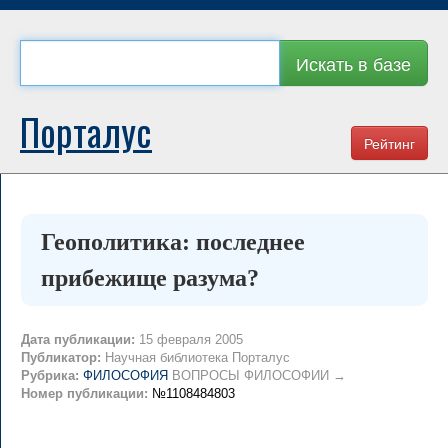
Искать в базе
Порталус
Рейтинг
Геополитика: последнее
прибежище разума?
Дата публикации:
15 февраля 2005
Публикатор:
Научная библиотека Порталус
Рубрика:
ФИЛОСОФИЯ
ВОПРОСЫ ФИЛОСОФИИ →
Номер публикации:
№1108484803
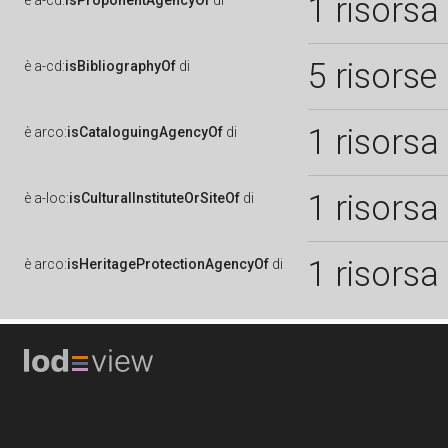
1 risorsa
è
a-cd:
isProponentAgencyOf
di
5 risorse
è
a-cd:
isBibliographyOf
di
1 risorsa
è
arco:
isCataloguingAgencyOf
di
1 risorsa
è
a-loc:
isCulturalInstituteOrSiteOf
di
1 risorsa
è
arco:
isHeritageProtectionAgencyOf
di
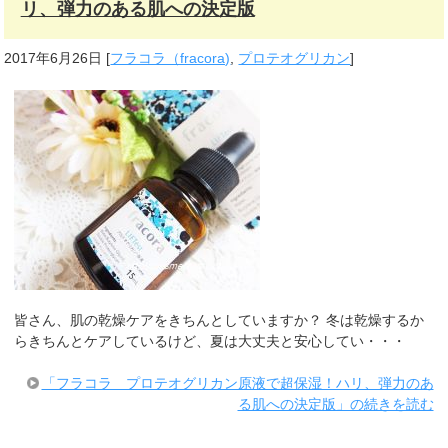
リ、弾力のある肌への決定版
2017年6月26日
[
フラコラ（fracora)
,
プロテオグリカン
]
皆さん、肌の乾燥ケアをきちんとしていますか？ 冬は乾燥するか
らきちんとケアしているけど、夏は大丈夫と安心してい・・・
「フラコラ プロテオグリカン原液で超保湿！ハリ、弾力のあ
る肌への決定版」の続きを読む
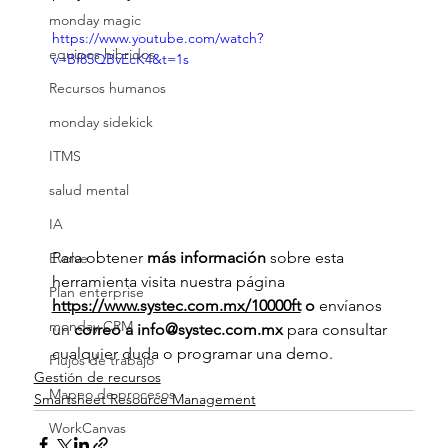
monday magic
https://www.youtube.com/watch?
equipos hibridos
v=Bf85QBvEcK4&t=1s
Recursos humanos
monday sidekick
ITMS
salud mental
IA
Para obtener 
más información 
sobre esta 
Evolve
herramienta visita nuestra página 
Plan enterprise
https://www.systec.com.mx/10000ft
 o 
envíanos 
monday CRM
un
 correo a info@systec.com.mx 
para consultar 
cualquier duda o programar una demo. 
Flujos de trabajo
Gestión de recursos
Mapeo de procesos
Smartsheet Resource Management
WorkCanvas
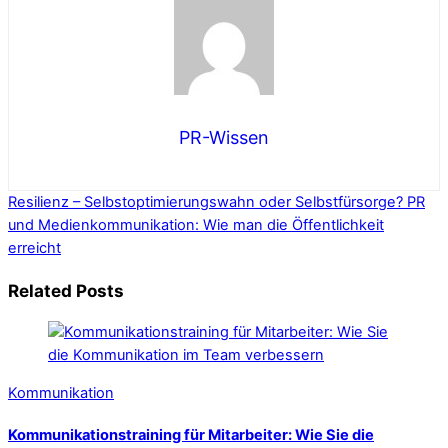
PR-Wissen
Resilienz – Selbstoptimierungswahn oder Selbstfürsorge?
PR
und Medienkommunikation: Wie man die Öffentlichkeit
erreicht
Related Posts
Kommunikation
Kommunikationstraining für Mitarbeiter: Wie Sie die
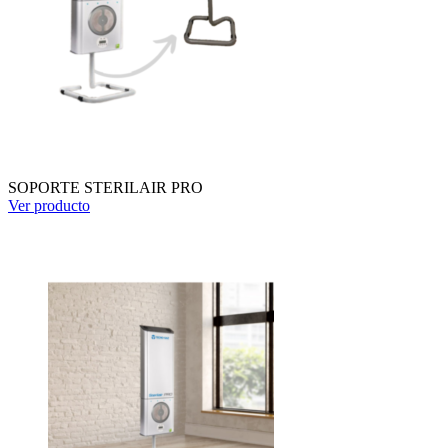
SOPORTE STERILAIR PRO
Ver producto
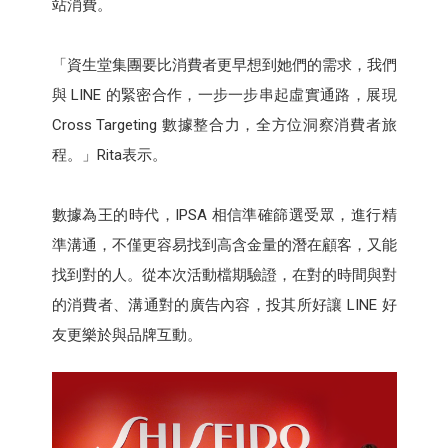
站消費。
「資生堂集團要比消費者更早想到她們的需求，我們
與 LINE 的緊密合作，一步一步串起虛實通路，展現
Cross Targeting 數據整合力，全方位洞察消費者旅
程。」Rita表示。
數據為王的時代，IPSA 相信準確篩選受眾，進行精
準溝通，不僅更容易找到高含金量的潛在顧客，又能
找到對的人。從本次活動檔期驗證，在對的時間與對
的消費者、溝通對的廣告內容，投其所好讓 LINE 好
友更樂於與品牌互動。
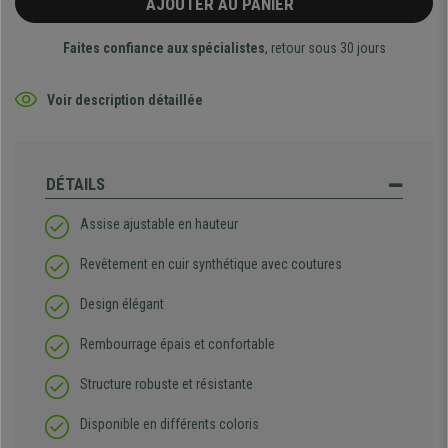
AJOUTER AU PANIER
Faites confiance aux spécialistes
, retour sous 30 jours
Voir description détaillée
DÉTAILS
Assise ajustable en hauteur
Revêtement en cuir synthétique avec coutures
Design élégant
Rembourrage épais et confortable
Structure robuste et résistante
Disponible en différents coloris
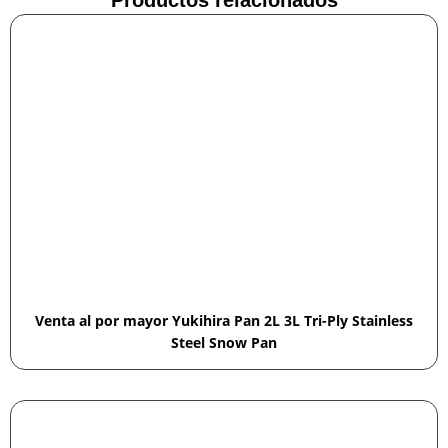
Productos relacionados
Venta al por mayor Yukihira Pan 2L 3L Tri-Ply Stainless
Steel Snow Pan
-----
- **Request**: Beginning with the line that holds "Productos relacionados" and ending with the last line of the data, copy each line exactly and add nothing.

- **Worked solution**:
Productos relacionados
Venta al por mayor Yukihira Pan 2L 3L Tri-Ply Stainless
Steel Snow Pan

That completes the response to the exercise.